President Joe Biden announced $2.8 billion in grants for 20 companies to produce batteries for electric vehicles in the United States.
The grants are being allocated through the Department of Energy with funds from the Bipartisan Infrastructure Law to companies in 12 states. The funding will go toward the creation of battery-grade materials including lithium, graphite and nickel.
Increasing manufacturing capacity of in the United States has been a priority for the Biden administration. In all, the Bipartisan Infrastructure Law, the CHIPS and Science Act and the Inflation Reduction Act allocated more than $135 billion toward electric vehicle manufacturing. The president has directed the industry to have EVs comprise half of all new vehicles produced in the United States by 2030.
“The Infrastructure Law also invests in people and companies that are going to build our future like electric vehicles and the advanced batteries that are going to power those vehicles,” Biden said. “This is critically important because the future of vehicles is electric, but the battery is a key part of that electric vehicle and right now 75% of that battery manufacturing is done in China.”
Competing with China is a central incentive for the push. China controls nearly half of global production for some of the materials needed to produce these batteries, Biden said.
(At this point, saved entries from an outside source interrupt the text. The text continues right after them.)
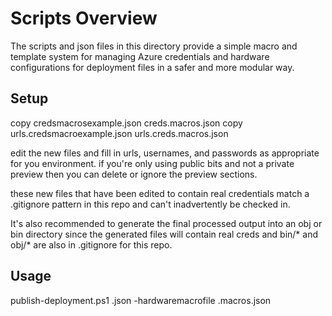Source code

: # Scripts Overview

The scripts and json files in this directory provide a simple macro and template system for managing Azure credentials and hardware configurations for deployment files in a safer and more modular way.

## Setup

copy credsmacrosexample.json creds.macros.json
copy urls.credsmacroexample.json urls.creds.macros.json

edit the new files and fill in urls, usernames, and passwords as appropriate for you environment.
if you're only using public bits and not a private preview then you can delete or ignore the preview
sections.

these new files that have been edited to contain real credentials match a .gitignore pattern in this repo and can't inadvertently be checked in.

It's also recommended to generate the final processed output into an obj or bin directory since the generated files will contain real creds and bin/* and obj/* are also in .gitignore for this repo.

## Usage

publish-deployment.ps1 <deployment template file>.json -hardwaremacrofile <board type>.macros.json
“China’s battery technology is not more innovative than anyone else’s,” Biden said. “In fact, our national labs, our research universities, our automakers led the development of this technology here in America, but by undercutting US manufacturers with their unfair subsidies and trade practices, China seized a significant part of the market.”
Biden said the United States is experiencing “one of the most significant economic transitions since the Industrial Revolution.”
In addition to the grants, Biden announced the creation of a new American Battery Manufacturing Initiative which will allow for a full government approach to produce batteries for uses ranging from electric vehicles and homes to defense purposes, the White House says. The move will continue the push to increase American competitiveness by creating more batteries and critical battery components in the U.S.